Properly secure online password practices are a bit like flossing: most everyone says they want to get around to doing it right, but almost nobody ever does. Still, compared to the people on SplashData’s Worst Passwords of 2014 list, you’re probably the picture of online security health.
SplashData announced its 2015 list of the most common passwords on the internet on Tuesday, noting that the frequency of their appearance makes them incredibly easy to guess. The list contains such easy passwords as “123456789,” “12345,” and “1234,” but it’s also got such classics as “111111,” “access,” and “trustno1” – that last one, we’re assuming, being quite popular among people excited for a potential X-Files reboot.
The list of passwords is a veritable Darwin Award nominees list in the category of online security, with some folks apparently so lazy or nonchalant regarding their online security that they choose such simple keys as “baseball,” “letmein,” and “abc123.”
The top spot, of course, went to “123456,” while the second spot went to “password.” In tenth place was “football,” while “monkey” came in twelfth. Proving that there’s a good deal of risqué security thinking out there, “696969” was in 22nd place among the most common bad passwords.

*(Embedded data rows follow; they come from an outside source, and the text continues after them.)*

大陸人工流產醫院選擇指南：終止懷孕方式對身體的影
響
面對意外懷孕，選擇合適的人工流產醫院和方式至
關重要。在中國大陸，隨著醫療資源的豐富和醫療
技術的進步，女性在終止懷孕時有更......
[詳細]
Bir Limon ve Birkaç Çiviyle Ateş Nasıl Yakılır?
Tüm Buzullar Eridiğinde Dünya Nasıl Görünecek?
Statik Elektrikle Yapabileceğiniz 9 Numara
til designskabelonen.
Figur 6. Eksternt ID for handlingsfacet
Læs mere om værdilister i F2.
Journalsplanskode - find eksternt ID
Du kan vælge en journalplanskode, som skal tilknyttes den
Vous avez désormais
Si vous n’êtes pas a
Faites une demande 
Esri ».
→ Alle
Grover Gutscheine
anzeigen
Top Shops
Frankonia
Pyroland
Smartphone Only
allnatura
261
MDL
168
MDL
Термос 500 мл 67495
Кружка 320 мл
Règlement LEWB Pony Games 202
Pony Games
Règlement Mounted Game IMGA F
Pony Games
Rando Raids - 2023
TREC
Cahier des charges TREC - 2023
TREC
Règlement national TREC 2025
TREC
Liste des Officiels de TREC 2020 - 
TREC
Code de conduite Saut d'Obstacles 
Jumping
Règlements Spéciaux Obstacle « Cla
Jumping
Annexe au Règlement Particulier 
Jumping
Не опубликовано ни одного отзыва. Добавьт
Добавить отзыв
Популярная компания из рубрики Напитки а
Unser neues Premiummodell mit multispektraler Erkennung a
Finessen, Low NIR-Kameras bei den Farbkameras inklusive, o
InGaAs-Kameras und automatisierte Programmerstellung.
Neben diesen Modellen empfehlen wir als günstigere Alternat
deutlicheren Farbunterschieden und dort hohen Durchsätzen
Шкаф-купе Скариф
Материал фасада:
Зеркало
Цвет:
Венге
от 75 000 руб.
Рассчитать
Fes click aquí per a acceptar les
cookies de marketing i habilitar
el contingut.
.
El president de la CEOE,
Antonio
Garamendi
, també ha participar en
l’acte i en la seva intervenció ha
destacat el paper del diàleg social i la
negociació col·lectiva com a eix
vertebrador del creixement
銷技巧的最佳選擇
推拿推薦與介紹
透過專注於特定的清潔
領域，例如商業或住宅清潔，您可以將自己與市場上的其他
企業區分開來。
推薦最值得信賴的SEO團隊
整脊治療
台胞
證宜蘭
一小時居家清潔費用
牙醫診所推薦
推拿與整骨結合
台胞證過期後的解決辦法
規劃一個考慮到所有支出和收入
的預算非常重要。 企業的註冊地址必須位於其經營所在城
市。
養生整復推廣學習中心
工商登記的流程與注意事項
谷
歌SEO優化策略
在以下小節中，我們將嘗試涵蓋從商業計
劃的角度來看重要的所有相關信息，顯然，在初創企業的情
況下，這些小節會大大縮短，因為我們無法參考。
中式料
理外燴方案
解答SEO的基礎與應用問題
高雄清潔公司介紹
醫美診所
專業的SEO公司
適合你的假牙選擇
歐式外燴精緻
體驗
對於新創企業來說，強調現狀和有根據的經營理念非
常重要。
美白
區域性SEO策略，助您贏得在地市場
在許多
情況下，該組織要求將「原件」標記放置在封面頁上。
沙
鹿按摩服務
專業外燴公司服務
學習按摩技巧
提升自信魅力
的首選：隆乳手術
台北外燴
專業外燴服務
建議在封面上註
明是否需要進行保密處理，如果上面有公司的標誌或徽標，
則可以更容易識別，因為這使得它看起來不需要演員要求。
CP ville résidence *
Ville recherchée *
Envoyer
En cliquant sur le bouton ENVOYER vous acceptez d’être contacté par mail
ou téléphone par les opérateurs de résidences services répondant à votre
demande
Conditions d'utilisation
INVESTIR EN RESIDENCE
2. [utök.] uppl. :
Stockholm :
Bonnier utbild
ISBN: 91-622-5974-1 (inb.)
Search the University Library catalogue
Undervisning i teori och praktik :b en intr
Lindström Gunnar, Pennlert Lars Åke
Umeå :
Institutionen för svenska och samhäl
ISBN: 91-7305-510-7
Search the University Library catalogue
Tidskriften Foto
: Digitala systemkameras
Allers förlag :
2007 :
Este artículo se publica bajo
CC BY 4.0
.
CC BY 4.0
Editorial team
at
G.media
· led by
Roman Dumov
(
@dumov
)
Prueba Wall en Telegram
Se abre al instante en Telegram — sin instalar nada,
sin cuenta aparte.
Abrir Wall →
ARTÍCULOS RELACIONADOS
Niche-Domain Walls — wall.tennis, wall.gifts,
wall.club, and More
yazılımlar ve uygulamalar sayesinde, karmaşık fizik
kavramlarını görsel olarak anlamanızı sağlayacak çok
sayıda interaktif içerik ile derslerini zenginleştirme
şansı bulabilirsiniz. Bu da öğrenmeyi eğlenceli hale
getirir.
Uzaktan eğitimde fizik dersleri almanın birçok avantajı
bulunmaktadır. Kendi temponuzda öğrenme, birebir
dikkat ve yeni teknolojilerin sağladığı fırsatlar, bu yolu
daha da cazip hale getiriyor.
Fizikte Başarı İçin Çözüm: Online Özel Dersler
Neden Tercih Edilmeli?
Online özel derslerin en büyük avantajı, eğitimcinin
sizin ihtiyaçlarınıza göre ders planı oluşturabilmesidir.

And just how did SplashData come across these passwords? With passkeys this bad, you’d be forgiven for thinking that the password owners had simply told someone what their key was. Not so, though: SplashData grabbed its list from publicly leaked passwords, the sort that you hear about when some major site has its servers hacked.
If there’s anything to learn from this – aside from the fact that “69” is on a lot of people’s minds – it’s that password security (again, like flossing) isn’t all that hard; It just takes a little effort. SplashData recommends that online service users use “passwords of eight character or more with mixed types of characters.” Other good practices include avoiding using the same username/password combination for multiple websites.
Further, avoid using your birthday or birth year in your password, and don’t use your favorite sport. And for the love of all that is holy, don’t use “696969” or “qwertyuiop.” You’re just asking to be hacked in that case.